ReadyFlow: S3 to S3 Avro

Learn about the S3 to S3 Avro ReadyFlow.

This ReadyFlow consumes JSON, CSV or Avro files from a source S3 location, converts the files into Avro and writes them to the destination S3 location. You can specify the source format, the source and target location as well as the schema to use for reading the source data.

S3 to S3 Avro ReadyFlow details
Source Amazon S3
Source Format JSON, CSV, Avro
Destination Amazon S3
Destination Format Avro
Table 1. S3 to S3 Avro ReadyFlow configuration parameters
Parameter Name Description Example
CDP Workload User Specify the CDP Machine User or workload User name that you want to authenticate to the target (managed) object store and to Schema Registry. Ensure that this user has the appropriate access rights to the object store location and to Schema Registry.
CDP Workload User Password Specify the password of the CDP machine user or workload user you are using to authenticate against the target (managed) object store and Schema Registry.
CDPEnvironment

DataFlow uses this parameter to auto-populate the Flow Deployment with Hadoop configuration files required to interact with S3.

DataFlow automatically adds all required configuration files to interact with Data Lake services. Unnecessary files that are added do not impact the deployment process.

CSV Delimiter If your source data is CSV, specify the delimiter here.
Data Input Format Specify the format of your input data. You can use "CSV", "JSON", or "AVRO" with this ReadyFlow.
Destination S3 Bucket

Specify the name of the destination (CDP managed) S3 bucket you want to write to.

The full path will be constructed out of:

s3a://#{Destination S3 Bucket}/#{Destination S3 Path}/${filename}

Destination S3 Bucket Region Specify the AWS region in which your bucket was created.

Supported values are:

  • us-gov-west-1

  • us-gov-east-1

  • us-east-1

  • us-east-2

  • us-west-1

  • us-west-2

  • eu-west-1

  • eu-west-2

  • eu-west-3

  • eu-central-1

  • eu-north-1

  • eu-south-1

  • ap-east-1

  • ap-south-1

  • ap-southeast-1

  • ap-southeast-2

  • ap-northeast-1

  • ap-northeast-2

  • ap-northeast-3

  • sa-east-1

  • cn-north-1

  • cn-northwest-1

  • ca-central-1

  • me-south-1

  • af-south-1

  • us-iso-east-1

  • us-isob-east-1

  • us-iso-west-1

Destination S3 Path

Specify the path within the destination (CDP managed) bucket where you want to write to without any leading characters.

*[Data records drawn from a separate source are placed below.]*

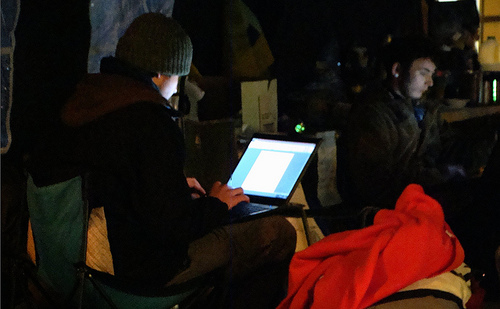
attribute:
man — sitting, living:
[27, 14, 297, 308]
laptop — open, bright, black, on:
[189, 133, 319, 223]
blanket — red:
[271, 184, 467, 308]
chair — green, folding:
[20, 159, 223, 308]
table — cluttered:
[276, 104, 499, 136]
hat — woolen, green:
[113, 12, 192, 75]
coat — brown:
[32, 75, 229, 290]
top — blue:
[486, 35, 495, 41]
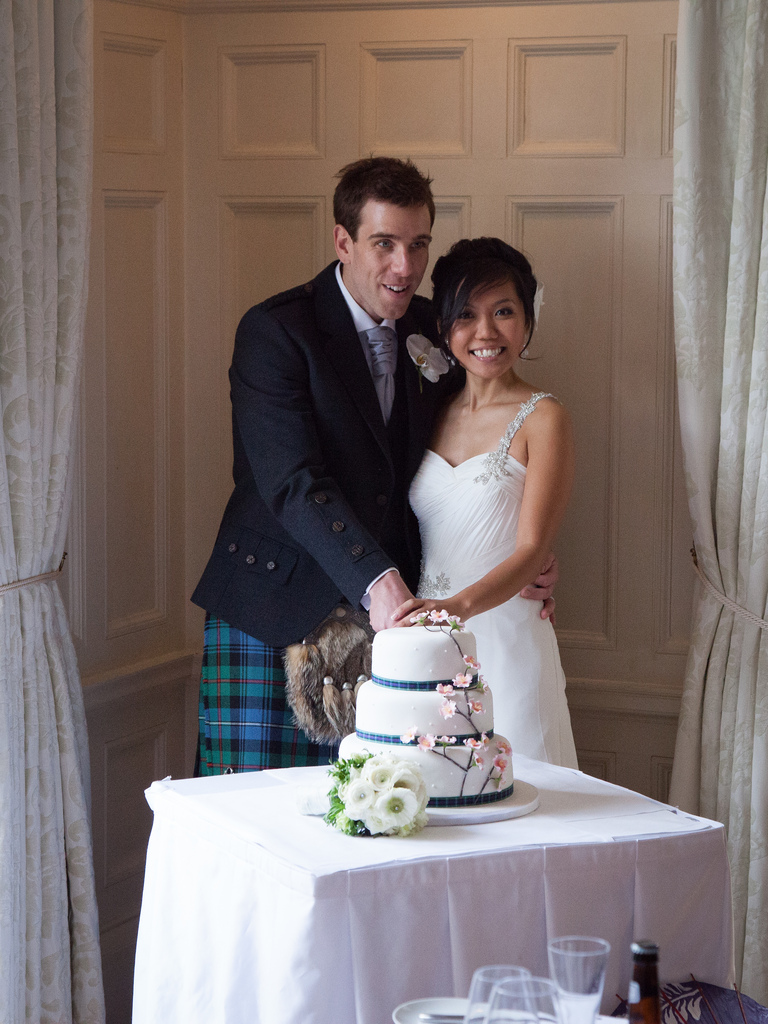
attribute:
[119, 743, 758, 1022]
cloth — view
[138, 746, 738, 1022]
table — view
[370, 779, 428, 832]
flower — view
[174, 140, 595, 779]
couple — cute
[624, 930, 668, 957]
opener — view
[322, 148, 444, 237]
hair — brown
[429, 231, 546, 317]
hair — black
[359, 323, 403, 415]
tie — gray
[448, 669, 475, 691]
flower — pink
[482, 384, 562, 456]
strap — gray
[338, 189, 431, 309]
head —  man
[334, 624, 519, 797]
cake — wedding , three-tiered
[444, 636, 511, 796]
flowers —  pink, small, climbing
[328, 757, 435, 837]
bouquet — bridal 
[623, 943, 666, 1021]
bottle — brown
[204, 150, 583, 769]
couple —  posing, behind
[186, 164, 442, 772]
groom — wearing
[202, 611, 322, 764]
kilt — plaid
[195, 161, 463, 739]
groom — arm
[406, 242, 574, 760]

The full path will be constructed out of:

s3a://#{Destination S3 Bucket}/#{Destination S3 Path}/${filename}

Schema Name Specify the schema name to be looked up in the Schema Registry used to parse the source files.
Schema Registry Hostname Specify the hostname of the Schema Registry you want to connect to. This must be the direct hostname of the Schema Registry itself, not the Knox Endpoint.
Source S3 Bucket Specify the name of the source (external) S3 bucket you want to read from.
Source S3 Bucket Region

Specify the AWS region in which your bucket was created.

Supported values are:

  • us-gov-west-1

  • us-gov-east-1

  • us-east-1

  • us-east-2

  • us-west-1

  • us-west-2

  • eu-west-1

  • eu-west-2

  • eu-west-3

  • eu-central-1

  • eu-north-1

  • eu-south-1

  • ap-east-1

  • ap-south-1

  • ap-southeast-1

  • ap-southeast-2

  • ap-northeast-1

  • ap-northeast-2

  • ap-northeast-3

  • sa-east-1

  • cn-north-1

  • cn-northwest-1

  • ca-central-1

  • me-south-1

  • af-south-1

  • us-iso-east-1

  • us-isob-east-1

  • us-iso-west-1

Source S3 Path Specify the path within the source (external) bucket where you want to read files from.